## DATA TO USE
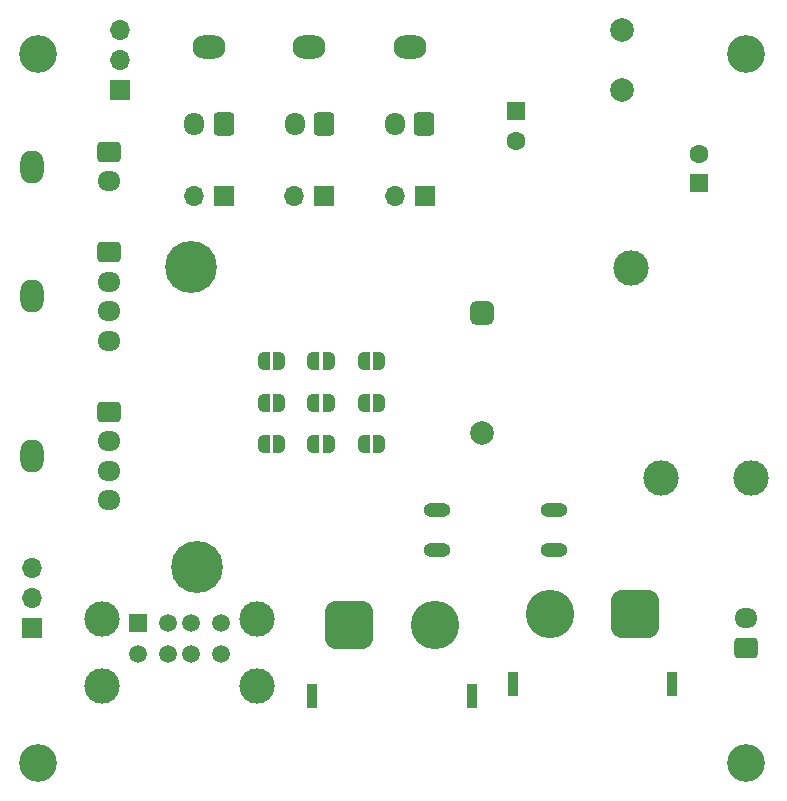
<source format=gbr>
%TF.GenerationSoftware,KiCad,Pcbnew,8.0.1*%
%TF.CreationDate,2024-08-29T16:15:39+09:00*%
%TF.ProjectId,PW-3-mini2-v1,50572d33-2d6d-4696-9e69-322d76312e6b,rev?*%
%TF.SameCoordinates,Original*%
%TF.FileFunction,Soldermask,Bot*%
%TF.FilePolarity,Negative*%
%FSLAX46Y46*%
G04 Gerber Fmt 4.6, Leading zero omitted, Abs format (unit mm)*
G04 Created by KiCad (PCBNEW 8.0.1) date 2024-08-29 16:15:39*
%MOMM*%
%LPD*%
G01*
G04 APERTURE LIST*
G04 Aperture macros list*
%AMRoundRect*
0 Rectangle with rounded corners*
0 $1 Rounding radius*
0 $2 $3 $4 $5 $6 $7 $8 $9 X,Y pos of 4 corners*
0 Add a 4 corners polygon primitive as box body*
4,1,4,$2,$3,$4,$5,$6,$7,$8,$9,$2,$3,0*
0 Add four circle primitives for the rounded corners*
1,1,$1+$1,$2,$3*
1,1,$1+$1,$4,$5*
1,1,$1+$1,$6,$7*
1,1,$1+$1,$8,$9*
0 Add four rect primitives between the rounded corners*
20,1,$1+$1,$2,$3,$4,$5,0*
20,1,$1+$1,$4,$5,$6,$7,0*
20,1,$1+$1,$6,$7,$8,$9,0*
20,1,$1+$1,$8,$9,$2,$3,0*%
%AMFreePoly0*
4,1,19,0.500000,-0.750000,0.000000,-0.750000,0.000000,-0.744911,-0.071157,-0.744911,-0.207708,-0.704816,-0.327430,-0.627875,-0.420627,-0.520320,-0.479746,-0.390866,-0.500000,-0.250000,-0.500000,0.250000,-0.479746,0.390866,-0.420627,0.520320,-0.327430,0.627875,-0.207708,0.704816,-0.071157,0.744911,0.000000,0.744911,0.000000,0.750000,0.500000,0.750000,0.500000,-0.750000,0.500000,-0.750000,
$1*%
%AMFreePoly1*
4,1,19,0.000000,0.744911,0.071157,0.744911,0.207708,0.704816,0.327430,0.627875,0.420627,0.520320,0.479746,0.390866,0.500000,0.250000,0.500000,-0.250000,0.479746,-0.390866,0.420627,-0.520320,0.327430,-0.627875,0.207708,-0.704816,0.071157,-0.744911,0.000000,-0.744911,0.000000,-0.750000,-0.500000,-0.750000,-0.500000,0.750000,0.000000,0.750000,0.000000,0.744911,0.000000,0.744911,
$1*%
G04 Aperture macros list end*
%ADD10R,1.700000X1.700000*%
%ADD11O,1.700000X1.700000*%
%ADD12R,1.600000X1.600000*%
%ADD13C,1.600000*%
%ADD14O,2.000000X2.800000*%
%ADD15RoundRect,0.250000X-0.725000X0.600000X-0.725000X-0.600000X0.725000X-0.600000X0.725000X0.600000X0*%
%ADD16O,1.950000X1.700000*%
%ADD17R,0.900000X2.000000*%
%ADD18RoundRect,1.025000X1.025000X1.025000X-1.025000X1.025000X-1.025000X-1.025000X1.025000X-1.025000X0*%
%ADD19C,4.100000*%
%ADD20RoundRect,0.250000X0.725000X-0.600000X0.725000X0.600000X-0.725000X0.600000X-0.725000X-0.600000X0*%
%ADD21C,4.400000*%
%ADD22C,3.200000*%
%ADD23C,2.000000*%
%ADD24O,2.800000X2.000000*%
%ADD25RoundRect,0.250000X0.600000X0.725000X-0.600000X0.725000X-0.600000X-0.725000X0.600000X-0.725000X0*%
%ADD26O,1.700000X1.950000*%
%ADD27R,1.500000X1.500000*%
%ADD28C,1.500000*%
%ADD29C,3.000000*%
%ADD30O,2.300000X1.200000*%
%ADD31RoundRect,0.500000X0.500000X0.500000X-0.500000X0.500000X-0.500000X-0.500000X0.500000X-0.500000X0*%
%ADD32FreePoly0,180.000000*%
%ADD33FreePoly1,180.000000*%
G04 APERTURE END LIST*
D10*
%TO.C,SW2*%
X115500000Y-102540000D03*
D11*
X115500000Y-100000000D03*
X115500000Y-97460000D03*
%TD*%
D12*
%TO.C,C5*%
X156500000Y-58817621D03*
D13*
X156500000Y-61317621D03*
%TD*%
D14*
%TO.C,J8*%
X115500000Y-63500000D03*
D15*
X122000000Y-62250000D03*
D16*
X122000000Y-64750000D03*
%TD*%
D17*
%TO.C,J1*%
X169750000Y-107350000D03*
X156250000Y-107350000D03*
D18*
X166600000Y-101350000D03*
D19*
X159400000Y-101350000D03*
%TD*%
D20*
%TO.C,J10*%
X176000000Y-104250000D03*
D16*
X176000000Y-101750000D03*
%TD*%
D21*
%TO.C,U2*%
X129500000Y-97400000D03*
X129000000Y-72000000D03*
%TD*%
D22*
%TO.C,H1*%
X116000000Y-54000000D03*
%TD*%
%TO.C,H2*%
X176000000Y-54000000D03*
%TD*%
D23*
%TO.C,L1*%
X165500000Y-57040000D03*
X165500000Y-51960000D03*
%TD*%
D12*
%TO.C,C4*%
X172000000Y-64932380D03*
D13*
X172000000Y-62432380D03*
%TD*%
D14*
%TO.C,J13*%
X115500000Y-88000000D03*
D15*
X122000000Y-84250000D03*
D16*
X122000000Y-86750000D03*
X122000000Y-89250000D03*
X122000000Y-91750000D03*
%TD*%
D10*
%TO.C,J3*%
X140275000Y-66000000D03*
D11*
X137735000Y-66000000D03*
%TD*%
D24*
%TO.C,J5*%
X147500000Y-53400000D03*
D25*
X148750000Y-59900000D03*
D26*
X146250000Y-59900000D03*
%TD*%
D17*
%TO.C,J9*%
X152750000Y-108350000D03*
X139250000Y-108350000D03*
D18*
X142400000Y-102350000D03*
D19*
X149600000Y-102350000D03*
%TD*%
D10*
%TO.C,SW1*%
X123000000Y-57000000D03*
D11*
X123000000Y-54460000D03*
X123000000Y-51920000D03*
%TD*%
D27*
%TO.C,J11*%
X124500000Y-102120000D03*
D28*
X127000000Y-102120000D03*
X129000000Y-102120000D03*
X131500000Y-102120000D03*
X124500000Y-104740000D03*
X127000000Y-104740000D03*
X129000000Y-104740000D03*
X131500000Y-104740000D03*
D29*
X121430000Y-101770000D03*
X121430000Y-107450000D03*
X134570000Y-101770000D03*
X134570000Y-107450000D03*
%TD*%
D10*
%TO.C,J4*%
X131775000Y-66000000D03*
D11*
X129235000Y-66000000D03*
%TD*%
D30*
%TO.C,F1*%
X159700000Y-95950000D03*
X159700000Y-92550000D03*
X149800000Y-95950000D03*
X149800000Y-92550000D03*
%TD*%
D14*
%TO.C,J12*%
X115500000Y-74500000D03*
D15*
X122000000Y-70750000D03*
D16*
X122000000Y-73250000D03*
X122000000Y-75750000D03*
X122000000Y-78250000D03*
%TD*%
D10*
%TO.C,J2*%
X148775000Y-66000000D03*
D11*
X146235000Y-66000000D03*
%TD*%
D22*
%TO.C,H4*%
X176000000Y-114000000D03*
%TD*%
D24*
%TO.C,J7*%
X130500000Y-53400000D03*
D25*
X131750000Y-59900000D03*
D26*
X129250000Y-59900000D03*
%TD*%
D22*
%TO.C,H3*%
X116000000Y-114000000D03*
%TD*%
D29*
%TO.C,K1*%
X166260000Y-72100000D03*
X176400000Y-89900000D03*
X168800000Y-89900000D03*
D31*
X153600000Y-75900000D03*
D23*
X153600000Y-86100000D03*
%TD*%
D24*
%TO.C,J6*%
X139000000Y-53400000D03*
D25*
X140250000Y-59900000D03*
D26*
X137750000Y-59900000D03*
%TD*%
D32*
%TO.C,JP5*%
X140650000Y-83500000D03*
D33*
X139350000Y-83500000D03*
%TD*%
D32*
%TO.C,JP6*%
X140650000Y-80000000D03*
D33*
X139350000Y-80000000D03*
%TD*%
D32*
%TO.C,JP8*%
X144900000Y-83500000D03*
D33*
X143600000Y-83500000D03*
%TD*%
D32*
%TO.C,JP4*%
X140650000Y-87000000D03*
D33*
X139350000Y-87000000D03*
%TD*%
D32*
%TO.C,JP9*%
X144900000Y-80000000D03*
D33*
X143600000Y-80000000D03*
%TD*%
D32*
%TO.C,JP2*%
X136450000Y-83500000D03*
D33*
X135150000Y-83500000D03*
%TD*%
D32*
%TO.C,JP7*%
X144900000Y-87000000D03*
D33*
X143600000Y-87000000D03*
%TD*%
D32*
%TO.C,JP1*%
X136450000Y-87000000D03*
D33*
X135150000Y-87000000D03*
%TD*%
D32*
%TO.C,JP3*%
X136450000Y-80000000D03*
D33*
X135150000Y-80000000D03*
%TD*%
M02*

</source>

## YOUR TASK
Out of the records above, pull the lines that include the word "format".

## ANSWER FOR THE TASK
<source format=gbr>
G04 Gerber Fmt 4.6, Leading zero omitted, Abs format (unit mm)*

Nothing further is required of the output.